If I have tuned in enough, I am finding I have indeed learned some movement. It is important to note that this is not necessarily recovering basic movement from the past, because these include movements I've never performed before. As a clear example, I've included a video below of my first attempt at mirroring the antics to the extraordinary video of the song "Chandelier" by Sia. I had practised it in my mind many time before this, by watching the video over and over. What we see here are the results of my first attempt to physically copy the movements, at a time at which my PD symptoms were pronounced. As we see, I am able to follow some of the odd movements in the video.

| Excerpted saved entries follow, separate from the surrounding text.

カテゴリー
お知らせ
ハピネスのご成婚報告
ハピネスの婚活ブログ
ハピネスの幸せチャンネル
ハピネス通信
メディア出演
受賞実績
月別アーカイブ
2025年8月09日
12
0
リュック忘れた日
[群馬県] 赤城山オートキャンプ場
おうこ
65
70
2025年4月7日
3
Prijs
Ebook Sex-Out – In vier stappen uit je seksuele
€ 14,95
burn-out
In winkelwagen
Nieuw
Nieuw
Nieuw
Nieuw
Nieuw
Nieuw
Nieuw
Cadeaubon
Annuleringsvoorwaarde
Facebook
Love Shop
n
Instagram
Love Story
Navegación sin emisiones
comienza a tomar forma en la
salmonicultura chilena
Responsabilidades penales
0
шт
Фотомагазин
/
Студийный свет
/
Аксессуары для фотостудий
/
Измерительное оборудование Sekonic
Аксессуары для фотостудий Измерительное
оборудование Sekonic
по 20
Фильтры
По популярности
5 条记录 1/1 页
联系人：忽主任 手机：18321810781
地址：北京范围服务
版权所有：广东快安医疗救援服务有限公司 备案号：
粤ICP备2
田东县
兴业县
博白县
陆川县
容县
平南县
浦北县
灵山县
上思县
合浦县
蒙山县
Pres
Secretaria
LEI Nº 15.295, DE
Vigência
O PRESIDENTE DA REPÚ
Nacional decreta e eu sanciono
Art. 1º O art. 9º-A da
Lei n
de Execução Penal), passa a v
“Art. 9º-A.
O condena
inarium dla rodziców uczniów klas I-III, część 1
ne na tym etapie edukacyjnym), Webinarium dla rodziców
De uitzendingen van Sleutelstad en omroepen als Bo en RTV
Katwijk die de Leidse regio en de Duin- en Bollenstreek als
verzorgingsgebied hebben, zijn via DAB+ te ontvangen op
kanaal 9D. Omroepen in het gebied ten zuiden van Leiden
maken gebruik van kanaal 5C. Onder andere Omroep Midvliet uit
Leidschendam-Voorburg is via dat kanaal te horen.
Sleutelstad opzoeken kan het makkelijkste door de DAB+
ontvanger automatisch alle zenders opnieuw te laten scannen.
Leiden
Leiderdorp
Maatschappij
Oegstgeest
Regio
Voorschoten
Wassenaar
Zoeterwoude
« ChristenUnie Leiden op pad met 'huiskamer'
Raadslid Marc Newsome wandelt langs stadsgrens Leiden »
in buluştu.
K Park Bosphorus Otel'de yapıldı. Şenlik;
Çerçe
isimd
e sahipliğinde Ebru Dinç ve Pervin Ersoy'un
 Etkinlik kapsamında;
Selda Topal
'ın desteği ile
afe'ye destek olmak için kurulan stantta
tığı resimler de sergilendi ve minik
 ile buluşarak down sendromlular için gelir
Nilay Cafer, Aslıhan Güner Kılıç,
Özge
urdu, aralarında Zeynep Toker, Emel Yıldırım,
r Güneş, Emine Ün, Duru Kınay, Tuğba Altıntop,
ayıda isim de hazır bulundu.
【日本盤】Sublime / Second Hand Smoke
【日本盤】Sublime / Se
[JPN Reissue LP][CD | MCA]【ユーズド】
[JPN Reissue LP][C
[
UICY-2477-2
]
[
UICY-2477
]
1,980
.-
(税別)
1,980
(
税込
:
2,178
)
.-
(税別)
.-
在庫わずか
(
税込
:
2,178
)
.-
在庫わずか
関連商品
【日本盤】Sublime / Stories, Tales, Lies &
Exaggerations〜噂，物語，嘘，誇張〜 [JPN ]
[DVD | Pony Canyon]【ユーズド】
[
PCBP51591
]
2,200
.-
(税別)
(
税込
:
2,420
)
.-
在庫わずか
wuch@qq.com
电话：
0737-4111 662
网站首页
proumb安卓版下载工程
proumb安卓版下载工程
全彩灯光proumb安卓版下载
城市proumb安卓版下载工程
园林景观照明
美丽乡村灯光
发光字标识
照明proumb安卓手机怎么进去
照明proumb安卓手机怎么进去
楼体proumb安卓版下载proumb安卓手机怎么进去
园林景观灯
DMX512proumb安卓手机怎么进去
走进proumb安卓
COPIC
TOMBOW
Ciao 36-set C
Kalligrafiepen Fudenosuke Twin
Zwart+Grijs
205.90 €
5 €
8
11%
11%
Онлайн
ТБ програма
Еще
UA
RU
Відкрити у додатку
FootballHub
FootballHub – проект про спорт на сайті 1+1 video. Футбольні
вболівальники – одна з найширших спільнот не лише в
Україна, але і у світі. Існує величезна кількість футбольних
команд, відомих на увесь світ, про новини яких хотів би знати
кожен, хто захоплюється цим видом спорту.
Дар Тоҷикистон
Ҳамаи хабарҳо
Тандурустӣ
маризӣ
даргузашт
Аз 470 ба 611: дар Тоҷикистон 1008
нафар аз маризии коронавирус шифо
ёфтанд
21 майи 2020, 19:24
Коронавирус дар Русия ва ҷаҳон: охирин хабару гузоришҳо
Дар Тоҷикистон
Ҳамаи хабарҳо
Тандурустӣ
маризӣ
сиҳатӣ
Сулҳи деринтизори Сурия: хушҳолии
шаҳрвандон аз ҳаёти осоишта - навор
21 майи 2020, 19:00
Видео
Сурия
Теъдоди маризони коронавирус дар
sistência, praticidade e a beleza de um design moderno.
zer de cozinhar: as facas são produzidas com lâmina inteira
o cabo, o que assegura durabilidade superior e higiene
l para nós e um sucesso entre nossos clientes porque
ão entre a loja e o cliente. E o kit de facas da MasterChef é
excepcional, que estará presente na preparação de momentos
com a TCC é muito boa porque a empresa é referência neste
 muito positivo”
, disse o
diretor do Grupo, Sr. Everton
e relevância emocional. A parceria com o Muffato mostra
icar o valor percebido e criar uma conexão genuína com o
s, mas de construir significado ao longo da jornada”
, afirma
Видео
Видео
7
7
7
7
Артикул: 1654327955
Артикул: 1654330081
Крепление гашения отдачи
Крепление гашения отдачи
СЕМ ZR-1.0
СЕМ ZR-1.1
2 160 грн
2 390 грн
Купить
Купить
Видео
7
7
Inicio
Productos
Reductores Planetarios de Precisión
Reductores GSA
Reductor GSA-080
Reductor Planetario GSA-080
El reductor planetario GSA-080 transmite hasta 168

This concept is very, very important because we will find it very hard indeed to re-learn movement from our own memories – most of us with PD have literally forgotten how to move through atrophy. Just like when we forget how to speak a second language through lack of practice, we can't just re-learn it by trying to conjour the words from internal memory, external input is required - we need a refresher course! Since we did not learned to move by ourselves in isolation during our childhood, nor how to be ballroom dancers as adults without instruction and practice, so we can't re-learn movement by appealing to internal muscle memory. Humans programme their brains for movement through external cues and information.
So play ball games with someone else, and absorb the data by watching how they move their body as they throw and catch the ball. Take classes where someone is always at the front teaching by example. Sit on a bench in the park and watch the slower walkers, the joggers, the soccer players.
The most optimal way to achieve this is to work with a dedicated caregiver or therapist, with bespoke routines, where the speeds and ranges of motion can be tailored for the individual to be able to follow, based on where they are currently at, and when the exercises can be performed at optimal times based on the individual's energy levels and symptoms.
Another technique is to record ourselves moving on video during time that the PD medication is working enough to allow us temporary access to movement again, which we can then follow whilst more symptomatic, or after the meds wear off. I've included an example of this concept below.
For practical applications of mirroring and rehearsal to improve independence with PD, see my article
Transcript of "Mirroring Games for Movement Recovery" Video
Hi, this is Gary Sharpe. It is the 22nd of March 2016.
In this video I want to talk about mirroring. Now, it’s well known that doing things like dance classes, boxing classes and tai chi is extremely beneficial for reducing the symptoms of Parkinson’s.
What we think we have distilled from these experiences is the concept of mirroring. Copying people, like the “Simon Says” game we used to play as children is very important [in helping to promote movement]. And in these classes, typically there is someone at the front of the class and you mirror what they do.
So in this video, you will see me on the left hand side is when I recorded some movements while I was in a good state, and later, on the right hand side, you will see me when I came back and I filmed myself watching the original video and copying it.
Although I’m very stiff, I can copy quite easily [compared to not having the visual stimulus] what I was doing earlier. We think this is an important part of Parkinson’s which is poorly understood, but is very powerful.
By continually practicing these mirroring techniques, it helps you unlock your movement again.
Although I’m not trying to fully extend, I’m not trying to copy exactly, I’m just trying to follow the moves as best I can. Depending on the state of the symptoms depends on how well I can copy.